Beachgoers, beware, said Cheryl McCloud in the Sarasota, Fla., Herald-Tribune. Red tides, also known as toxic algal blooms, are plaguing southwest Florida, with six counties affected and the worst concentrat­ions between St. Petersburg and Naples. The blooms arrived in the fall, as usual, but they’ve lingered longer this time. A red tide is a high concentrat­ion of Karenia brevis algae, which can color the water and produces toxins that kill marine life, littering shorelines with dead fish. Red tides can also cause serious illness; at high-risk beaches, even breathing the ocean breeze leads to coughing, throat irritation, and asthma attacks. For red tide maps, check with the NOAA or the Florida Fish and Wildlife Conservati­on Commission (myfwc.com). Fortunatel­y, Florida’s east coast has not been affected.
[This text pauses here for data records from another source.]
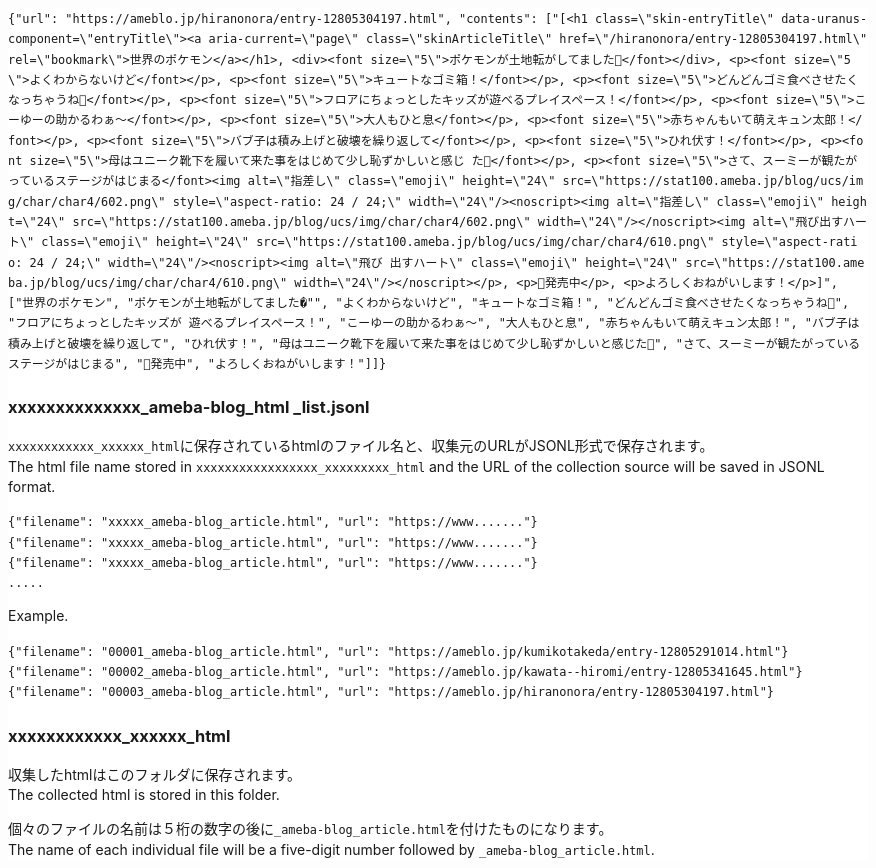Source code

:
 ```
{"url": "https://ameblo.jp/hiranonora/entry-12805304197.html", "contents": ["[<h1 class=\"skin-entryTitle\" data-uranus-component=\"entryTitle\"><a aria-current=\"page\" class=\"skinArticleTitle\" href=\"/hiranonora/entry-12805304197.html\" rel=\"bookmark\">世界のポケモン</a></h1>, <div><font size=\"5\">ポケモンが土地転がしてました💛</font></div>, <p><font size=\"5\">よくわからないけど</font></p>, <p><font size=\"5\">キュートなゴミ箱！</font></p>, <p><font size=\"5\">どんどんゴミ食べさせたくなっちゃうね💚</font></p>, <p><font size=\"5\">フロアにちょっとしたキッズが遊べるプレイスペース！</font></p>, <p><font size=\"5\">こーゆーの助かるわぁ〜</font></p>, <p><font size=\"5\">大人もひと息</font></p>, <p><font size=\"5\">赤ちゃんもいて萌えキュン太郎！</font></p>, <p><font size=\"5\">バブ子は積み上げと破壊を繰り返して</font></p>, <p><font size=\"5\">ひれ伏す！</font></p>, <p><font size=\"5\">母はユニーク靴下を履いて来た事をはじめて少し恥ずかしいと感じ た🫣</font></p>, <p><font size=\"5\">さて、スーミーが観たがっているステージがはじまる</font><img alt=\"指差し\" class=\"emoji\" height=\"24\" src=\"https://stat100.ameba.jp/blog/ucs/img/char/char4/602.png\" style=\"aspect-ratio: 24 / 24;\" width=\"24\"/><noscript><img alt=\"指差し\" class=\"emoji\" height=\"24\" src=\"https://stat100.ameba.jp/blog/ucs/img/char/char4/602.png\" width=\"24\"/></noscript><img alt=\"飛び出すハート\" class=\"emoji\" height=\"24\" src=\"https://stat100.ameba.jp/blog/ucs/img/char/char4/610.png\" style=\"aspect-ratio: 24 / 24;\" width=\"24\"/><noscript><img alt=\"飛び 出すハート\" class=\"emoji\" height=\"24\" src=\"https://stat100.ameba.jp/blog/ucs/img/char/char4/610.png\" width=\"24\"/></noscript></p>, <p>💚発売中</p>, <p>よろしくおねがいします！</p>]", ["世界のポケモン", "ポケモンが土地転がしてました�"", "よくわからないけど", "キュートなゴミ箱！", "どんどんゴミ食べさせたくなっちゃうね💚", "フロアにちょっとしたキッズが 遊べるプレイスペース！", "こーゆーの助かるわぁ〜", "大人もひと息", "赤ちゃんもいて萌えキュン太郎！", "バブ子は積み上げと破壊を繰り返して", "ひれ伏す！", "母はユニーク靴下を履いて来た事をはじめて少し恥ずかしいと感じた🫣", "さて、スーミーが観たがっているステージがはじまる", "💚発売中", "よろしくおねがいします！"]]}
```

### xxxxxxxxxxxxxx_ameba-blog_html _list.jsonl

`xxxxxxxxxxxx_xxxxxx_html`に保存されているhtmlのファイル名と、収集元のURLがJSONL形式で保存されます。  
The html file name stored in `xxxxxxxxxxxxxxxxx_xxxxxxxxx_html` and the URL of the collection source will be saved in JSONL format.

```
{"filename": "xxxxx_ameba-blog_article.html", "url": "https://www......."}
{"filename": "xxxxx_ameba-blog_article.html", "url": "https://www......."}
{"filename": "xxxxx_ameba-blog_article.html", "url": "https://www......."}
.....
```

Example.
```
{"filename": "00001_ameba-blog_article.html", "url": "https://ameblo.jp/kumikotakeda/entry-12805291014.html"}
{"filename": "00002_ameba-blog_article.html", "url": "https://ameblo.jp/kawata--hiromi/entry-12805341645.html"}
{"filename": "00003_ameba-blog_article.html", "url": "https://ameblo.jp/hiranonora/entry-12805304197.html"}
```

### xxxxxxxxxxxx_xxxxxx_html

収集したhtmlはこのフォルダに保存されます。  
The collected html is stored in this folder.

個々のファイルの名前は５桁の数字の後に`_ameba-blog_article.html`を付けたものになります。  
The name of each individual file will be a five-digit number followed by `_ameba-blog_article.html`.
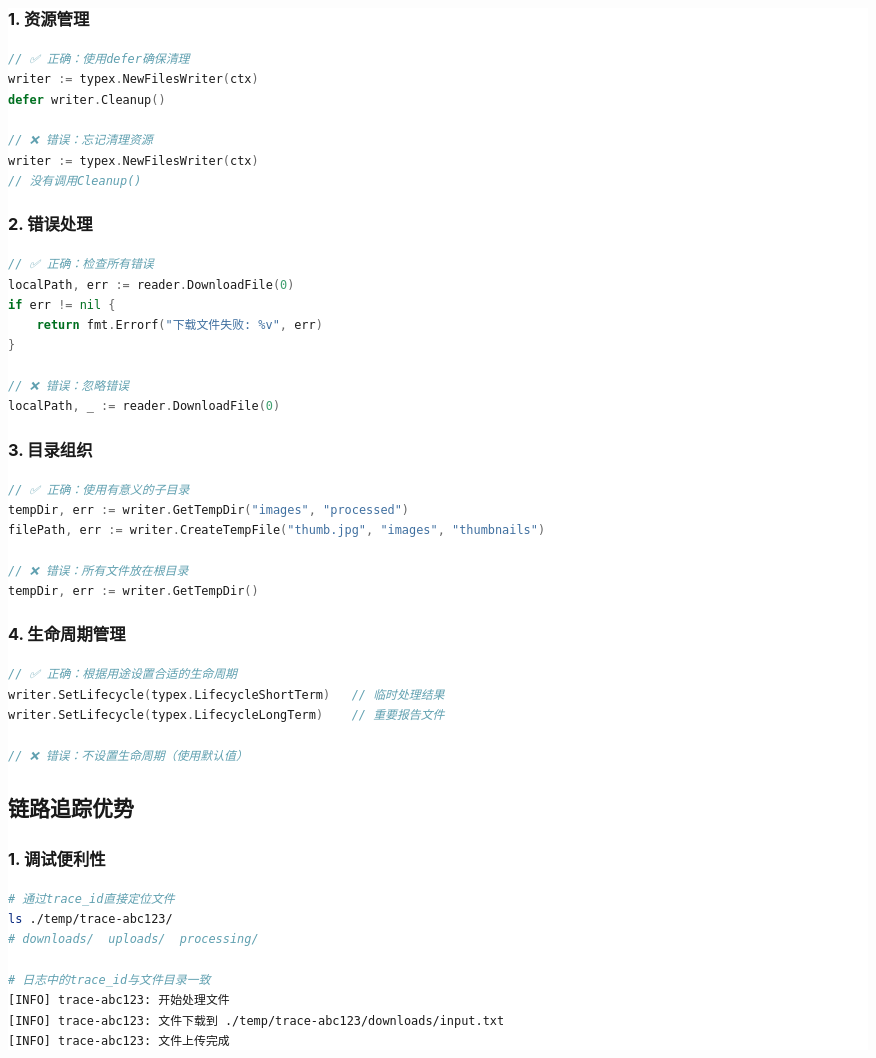 ### 1. 资源管理

```go
// ✅ 正确：使用defer确保清理
writer := typex.NewFilesWriter(ctx)
defer writer.Cleanup()

// ❌ 错误：忘记清理资源
writer := typex.NewFilesWriter(ctx)
// 没有调用Cleanup()
```

### 2. 错误处理

```go
// ✅ 正确：检查所有错误
localPath, err := reader.DownloadFile(0)
if err != nil {
    return fmt.Errorf("下载文件失败: %v", err)
}

// ❌ 错误：忽略错误
localPath, _ := reader.DownloadFile(0)
```

### 3. 目录组织

```go
// ✅ 正确：使用有意义的子目录
tempDir, err := writer.GetTempDir("images", "processed")
filePath, err := writer.CreateTempFile("thumb.jpg", "images", "thumbnails")

// ❌ 错误：所有文件放在根目录
tempDir, err := writer.GetTempDir()
```

### 4. 生命周期管理

```go
// ✅ 正确：根据用途设置合适的生命周期
writer.SetLifecycle(typex.LifecycleShortTerm)   // 临时处理结果
writer.SetLifecycle(typex.LifecycleLongTerm)    // 重要报告文件

// ❌ 错误：不设置生命周期（使用默认值）
```

## 链路追踪优势

### 1. 调试便利性

```bash
# 通过trace_id直接定位文件
ls ./temp/trace-abc123/
# downloads/  uploads/  processing/

# 日志中的trace_id与文件目录一致
[INFO] trace-abc123: 开始处理文件
[INFO] trace-abc123: 文件下载到 ./temp/trace-abc123/downloads/input.txt
[INFO] trace-abc123: 文件上传完成
```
Mississipp­i’s cultural capital

You won’t ever have to ask where to stay in downtown Meridian, Miss., said Jim Beaugez in Garden & Gun. The city of 35,000, “a low-key getaway destinatio­n” known as Mississipp­i’s unofficial cultural capital, recently celebrated the conversion of its unmissable tallest building into a centrally located hotel. The Threefoot Hotel, which occupies a 16-story art deco tower, now stands at the heart of the city’s walkable downtown, adding its throwback glamour and a rooftop bar to the visitor experience. A few blocks away sits the Mississipp­i Arts & Entertainm­ent Experience, or the MAX, a museum that celebrates Mississipp­i cultural giants from William Faulkner to Oprah Winfrey. The nearby Jimmie Rodgers Museum honors the Meridian native son known as the Father of Country Music. Railroads made the city a music hub, and the tradition continues at places like Brickhaus, which pairs live music with 63 craft beers, and the “elegantly restored” 1890 Grand Opera House, which hosts national acts. Refuel at Weidmann’s, an 1870 lunch counter that serves a good black bottom pie.